#### The task
Copy the lines exactly. Begin at the first line of the data and stop after the line with "nose: (413, 183)".

#### Records to use
· · · · ·

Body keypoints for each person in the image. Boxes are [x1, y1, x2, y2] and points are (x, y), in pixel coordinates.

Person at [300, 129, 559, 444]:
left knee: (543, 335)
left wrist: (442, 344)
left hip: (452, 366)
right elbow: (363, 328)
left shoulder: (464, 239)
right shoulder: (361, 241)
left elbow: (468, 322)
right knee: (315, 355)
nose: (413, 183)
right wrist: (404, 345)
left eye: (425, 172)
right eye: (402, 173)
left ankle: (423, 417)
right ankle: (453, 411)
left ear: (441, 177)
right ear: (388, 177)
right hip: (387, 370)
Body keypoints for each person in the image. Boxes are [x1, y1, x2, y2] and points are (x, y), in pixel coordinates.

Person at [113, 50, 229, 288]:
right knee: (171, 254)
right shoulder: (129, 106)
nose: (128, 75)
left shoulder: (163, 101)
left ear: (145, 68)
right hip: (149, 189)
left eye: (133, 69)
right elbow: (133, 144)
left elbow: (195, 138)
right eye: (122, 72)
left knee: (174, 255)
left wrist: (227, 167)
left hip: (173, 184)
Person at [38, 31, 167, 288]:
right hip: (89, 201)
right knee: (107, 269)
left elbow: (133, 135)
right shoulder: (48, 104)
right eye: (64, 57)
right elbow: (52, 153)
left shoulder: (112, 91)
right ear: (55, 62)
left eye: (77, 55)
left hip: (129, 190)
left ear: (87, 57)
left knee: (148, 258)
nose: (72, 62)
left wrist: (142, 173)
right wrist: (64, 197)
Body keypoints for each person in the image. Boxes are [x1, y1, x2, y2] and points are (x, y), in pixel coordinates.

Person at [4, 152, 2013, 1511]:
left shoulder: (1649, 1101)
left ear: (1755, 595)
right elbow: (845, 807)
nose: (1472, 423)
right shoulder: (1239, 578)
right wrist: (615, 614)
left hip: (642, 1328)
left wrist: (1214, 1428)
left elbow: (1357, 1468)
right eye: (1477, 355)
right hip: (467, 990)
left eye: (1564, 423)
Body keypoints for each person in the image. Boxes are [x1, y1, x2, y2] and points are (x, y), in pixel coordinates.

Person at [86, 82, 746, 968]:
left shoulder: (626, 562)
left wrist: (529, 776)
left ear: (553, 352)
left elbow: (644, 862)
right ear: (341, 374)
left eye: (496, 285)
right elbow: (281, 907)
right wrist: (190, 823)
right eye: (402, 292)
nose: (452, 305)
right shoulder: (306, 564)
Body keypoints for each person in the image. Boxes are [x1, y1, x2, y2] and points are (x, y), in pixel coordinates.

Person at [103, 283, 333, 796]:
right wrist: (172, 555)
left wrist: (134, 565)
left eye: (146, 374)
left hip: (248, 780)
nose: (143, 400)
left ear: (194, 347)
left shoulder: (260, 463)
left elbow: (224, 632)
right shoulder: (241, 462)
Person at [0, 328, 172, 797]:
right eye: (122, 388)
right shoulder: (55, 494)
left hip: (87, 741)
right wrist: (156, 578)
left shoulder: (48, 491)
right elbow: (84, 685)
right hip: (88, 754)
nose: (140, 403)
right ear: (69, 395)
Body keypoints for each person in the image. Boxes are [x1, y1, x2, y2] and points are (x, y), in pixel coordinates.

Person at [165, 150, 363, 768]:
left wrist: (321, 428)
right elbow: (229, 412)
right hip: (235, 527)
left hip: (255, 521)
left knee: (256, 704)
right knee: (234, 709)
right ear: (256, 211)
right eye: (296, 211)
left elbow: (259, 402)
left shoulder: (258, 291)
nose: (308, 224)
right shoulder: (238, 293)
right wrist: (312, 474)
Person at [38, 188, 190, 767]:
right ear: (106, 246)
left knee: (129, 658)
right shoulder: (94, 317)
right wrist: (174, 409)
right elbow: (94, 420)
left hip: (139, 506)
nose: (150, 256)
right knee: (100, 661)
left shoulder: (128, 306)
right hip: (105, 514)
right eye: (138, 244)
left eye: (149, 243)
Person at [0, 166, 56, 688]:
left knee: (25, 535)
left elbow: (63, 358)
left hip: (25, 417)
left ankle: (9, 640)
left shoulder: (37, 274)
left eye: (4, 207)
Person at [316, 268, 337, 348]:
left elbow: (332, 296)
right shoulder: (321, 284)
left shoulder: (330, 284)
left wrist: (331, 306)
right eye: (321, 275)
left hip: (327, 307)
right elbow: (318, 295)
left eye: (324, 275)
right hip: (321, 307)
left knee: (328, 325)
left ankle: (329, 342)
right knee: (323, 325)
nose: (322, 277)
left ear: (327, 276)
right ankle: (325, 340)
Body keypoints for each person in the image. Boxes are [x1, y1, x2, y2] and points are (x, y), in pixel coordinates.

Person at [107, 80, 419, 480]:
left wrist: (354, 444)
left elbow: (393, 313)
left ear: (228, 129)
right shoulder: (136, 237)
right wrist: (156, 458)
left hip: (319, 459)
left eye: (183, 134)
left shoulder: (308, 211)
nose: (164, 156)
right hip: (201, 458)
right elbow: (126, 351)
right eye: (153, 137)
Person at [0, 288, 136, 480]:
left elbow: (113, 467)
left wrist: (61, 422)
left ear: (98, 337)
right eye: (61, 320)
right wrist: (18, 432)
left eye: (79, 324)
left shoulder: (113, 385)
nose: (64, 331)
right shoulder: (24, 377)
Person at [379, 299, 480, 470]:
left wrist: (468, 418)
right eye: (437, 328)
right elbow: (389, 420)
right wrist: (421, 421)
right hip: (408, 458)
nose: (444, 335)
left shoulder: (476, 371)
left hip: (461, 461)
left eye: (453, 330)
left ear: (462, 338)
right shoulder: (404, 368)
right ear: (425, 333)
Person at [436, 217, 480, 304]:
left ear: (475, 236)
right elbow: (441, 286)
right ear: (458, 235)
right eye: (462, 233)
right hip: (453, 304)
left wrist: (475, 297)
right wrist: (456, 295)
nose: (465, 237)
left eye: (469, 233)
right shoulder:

· · · · ·

#### Answer for the task
Body keypoints for each person in the image. Boxes are [x1, y1, x2, y2] and points are (x, y), in pixel coordinates.

Person at [300, 129, 559, 444]:
left knee: (543, 335)
left wrist: (442, 344)
left hip: (452, 366)
right elbow: (363, 328)
left shoulder: (464, 239)
right shoulder: (361, 241)
left elbow: (468, 322)
right knee: (315, 355)
nose: (413, 183)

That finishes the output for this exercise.